== SOURCE TEXT ==
◆ ◆ ◆ ◆ ◆ ◆ ◆

Using cache found in /root/.cache/torch/hub/YannDubs_SSL-Risk-Decomposition_main
Using cache found in /root/.cache/torch/hub/facebookresearch_dino_main
Using cache found in /root/.cache/torch/hub/YannDubs_SSL-Risk-Decomposition_main


In [15]:
from torchvision.datasets import Food101
DATA_DIR = "data/"

# Load some data to compute the SSL risk decomposition. 
# This should be the data on which the model was pretrained (ie ImageNet) but requires downloading => let's use Food as an example
train = Food101(DATA_DIR, download=True, split="train", transform=preprocessor)
test = Food101(DATA_DIR, download=True, split="test", transform=preprocessor)

## Computing the SSL risk decomposition 


In [16]:
def compute_risk_components(model_ssl, data_train, data_test, model_sup=None, n_sub=10000, **kwargs):
    """Computes the SSL risk decomposition for `model_ssl` using a given training and testing set.
    
    If we are given a supervised `model_sup` of the same architecture as model_ssl, we compute the 
    approximation error. Else we merge it with usability error given that approx error is neglectable.
    """
    errors = dict()
    
    # featurize data to make probing much faster. Optional.
    D_train = featurize_data(model_ssl, data_train)
    D_test = featurize_data(model_ssl, data_test)
    
    D_comp, D_sub = data_split(D_train, n=n_sub)
    
    r_A_F = train_eval_probe(D_train, D_train, **kwargs)
    r_A_S = train_eval_probe(D_comp, D_sub, **kwargs)
    r_U_S = train_eval_probe(D_train, D_test, **kwargs)
    
    if model_sup is not None:
        D_train_sup = featurize_data(model_sup, data_train)
        errors["approx"] = train_eval_probe(D_train_sup, D_train_sup, **kwargs)
        errors["usability"] = r_A_F - errors["approx"]
    else:
        errors["usability"] = r_A_F # merges both errors but approx is neglectable
        
    errors["probe_gen"] = r_A_S - r_A_F
    errors["encoder_gen"] = r_U_S - r_A_S 
    errors["agg_risk"] = r_U_S
    return errors

The above function is the general risk decomposition that is agnostic to the specific implementation of the the linear probing and data.

◆ ◆ ◆ ◆ ◆ ◆ ◆

== LISTED RECORDS ==
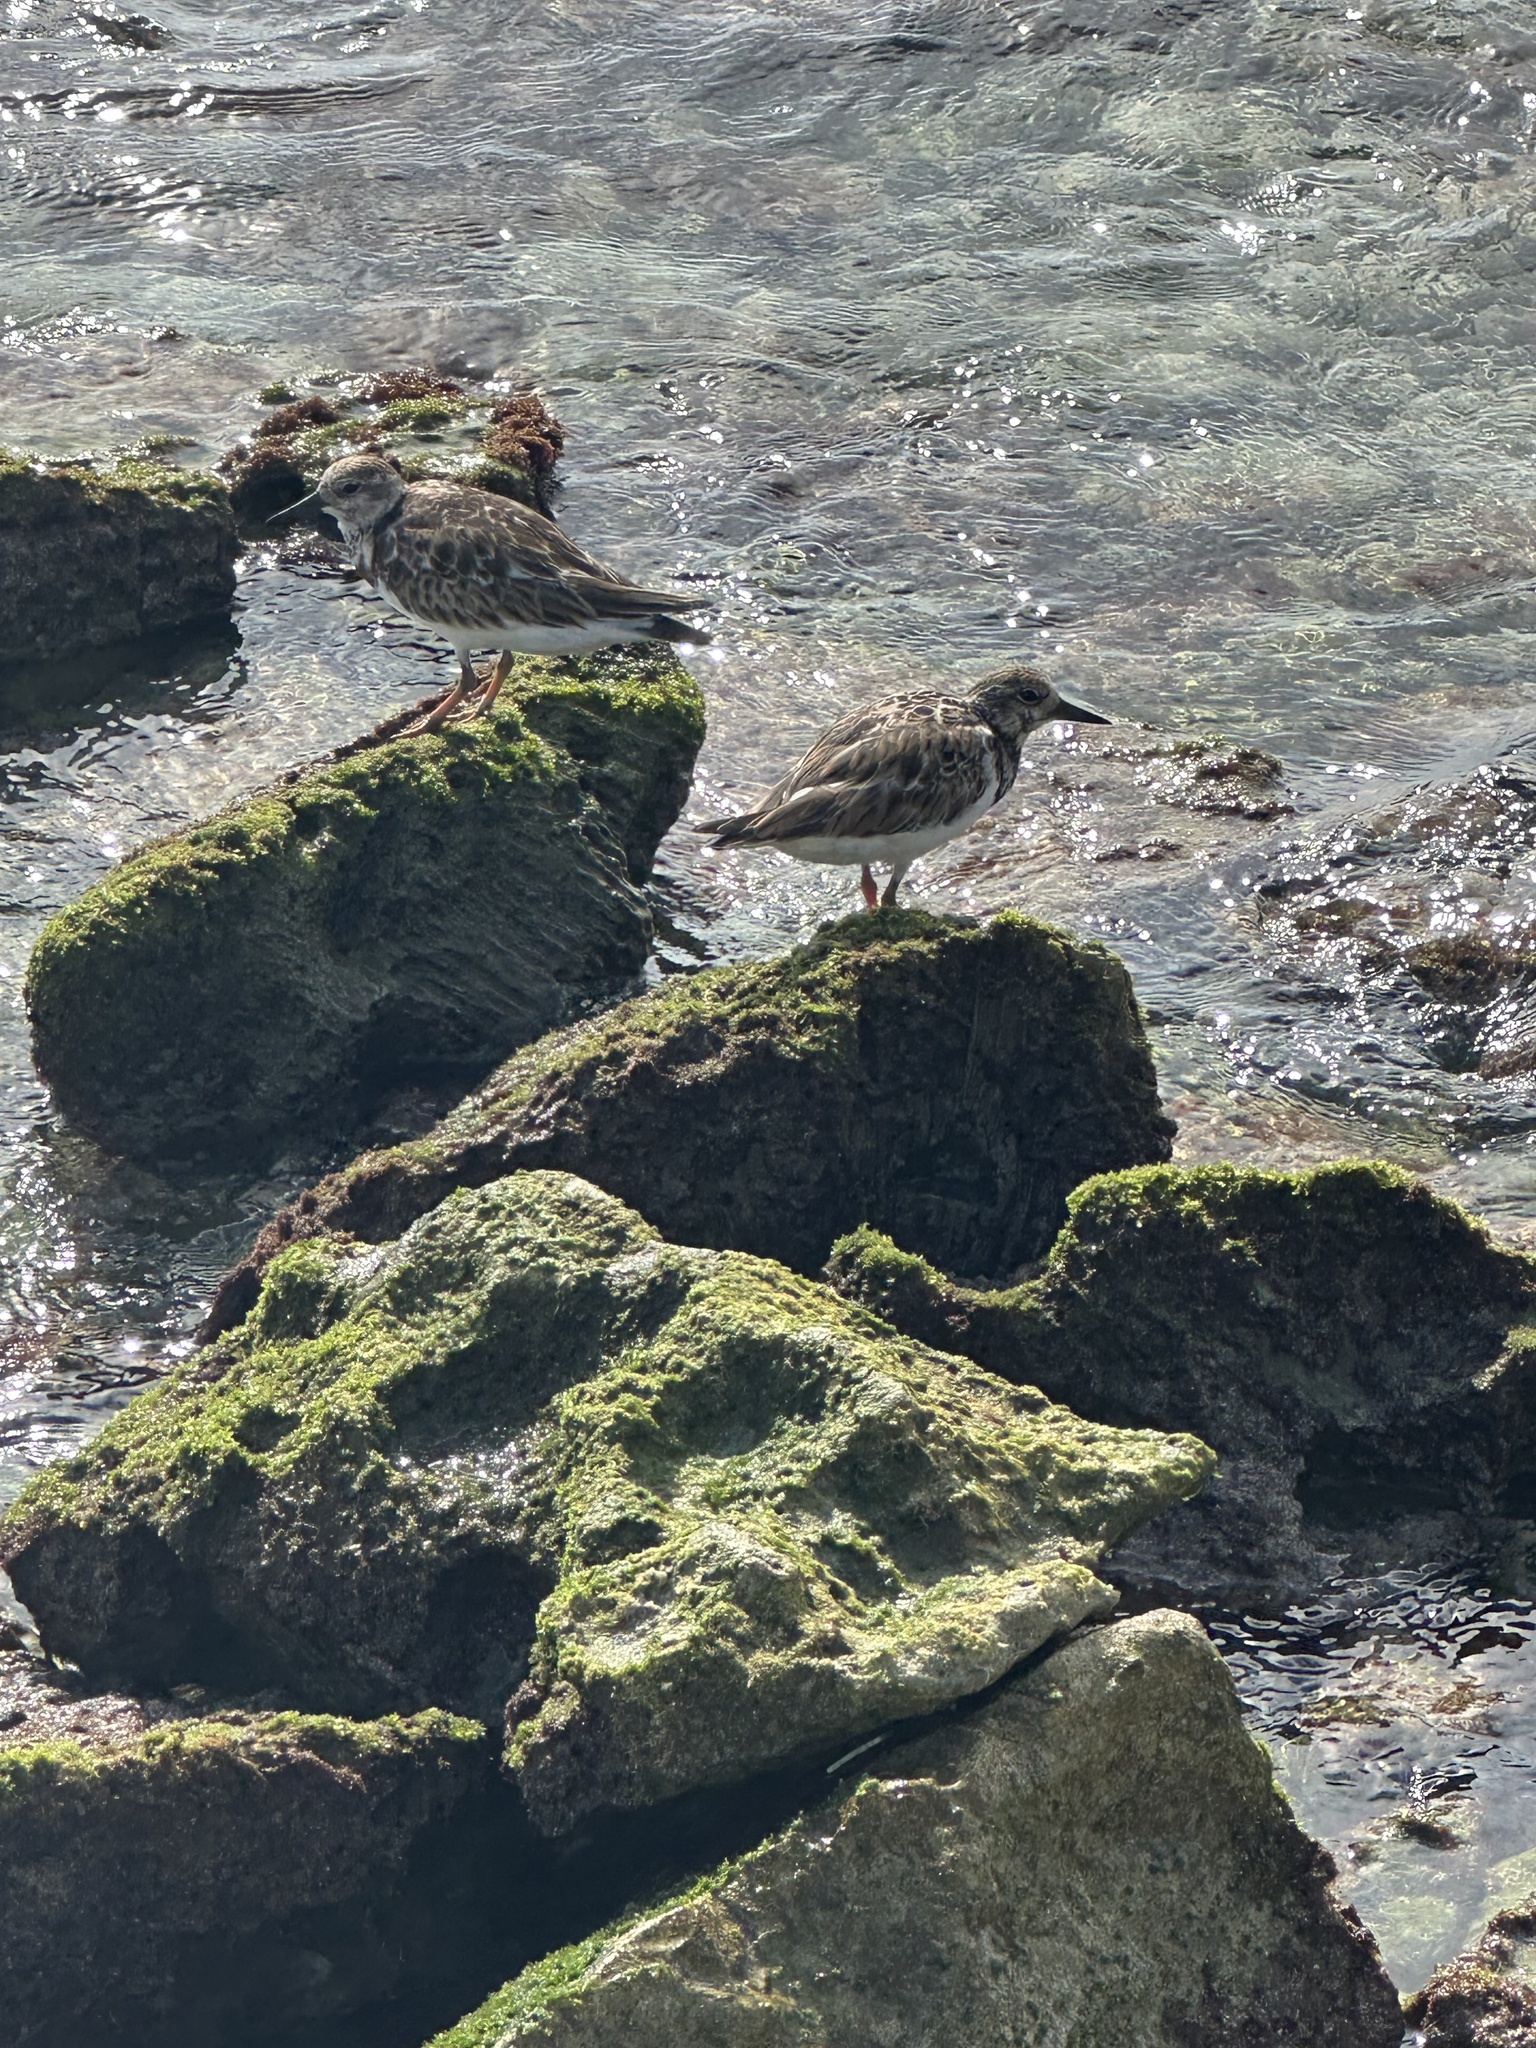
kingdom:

◆ ◆ ◆ ◆ ◆ ◆ ◆

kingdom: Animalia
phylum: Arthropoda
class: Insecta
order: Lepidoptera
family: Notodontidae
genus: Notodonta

◆ ◆ ◆ ◆ ◆ ◆ ◆

== WHAT IS ASKED ==
1: In the SSL risk decomposition notebook, which dataset stands in for ImageNet as the example data?
2: List every key that the SSL risk decomposition notebook's function stores in its `errors` dictionary.
3: Continue the SSL risk decomposition notebook from where it stops.

== IN RESPONSE ==
1: Food101

2: "approx", "usability", "probe_gen", "encoder_gen", "agg_risk"

3:
Below we give a specific implementation using Pytorch. Those functions should can easily be modified for different choices (eg to use sklearn or tune the probe)

In [20]:
import tqdm
from torch.utils.data import DataLoader, Dataset, Subset
import numpy as np
import pytorch_lightning as pl
import torch.nn.functional as F
from sklearn.model_selection import train_test_split
import os

def featurize_data(model, dataset):
    """Featurize a dataset using the model."""
    model = model.eval().cuda().half()
    with torch.no_grad():
        Z, Y = [], []
        for x, y in tqdm.tqdm(DataLoader(dataset, batch_size=512, num_workers=8)):
            Z += [model(x.to("cuda").half()).cpu().numpy()]
            Y += [y.cpu().numpy()]
    return SklearnDataset(np.concatenate(Z), np.concatenate(Y))


def train_eval_probe(D_train, D_test, max_epochs=100, batch_size=4096, n_workers=os.cpu_count(), lr=1e-3):
    """Trains a model (encoder and probe) on D_train and evaluates it on D_test"""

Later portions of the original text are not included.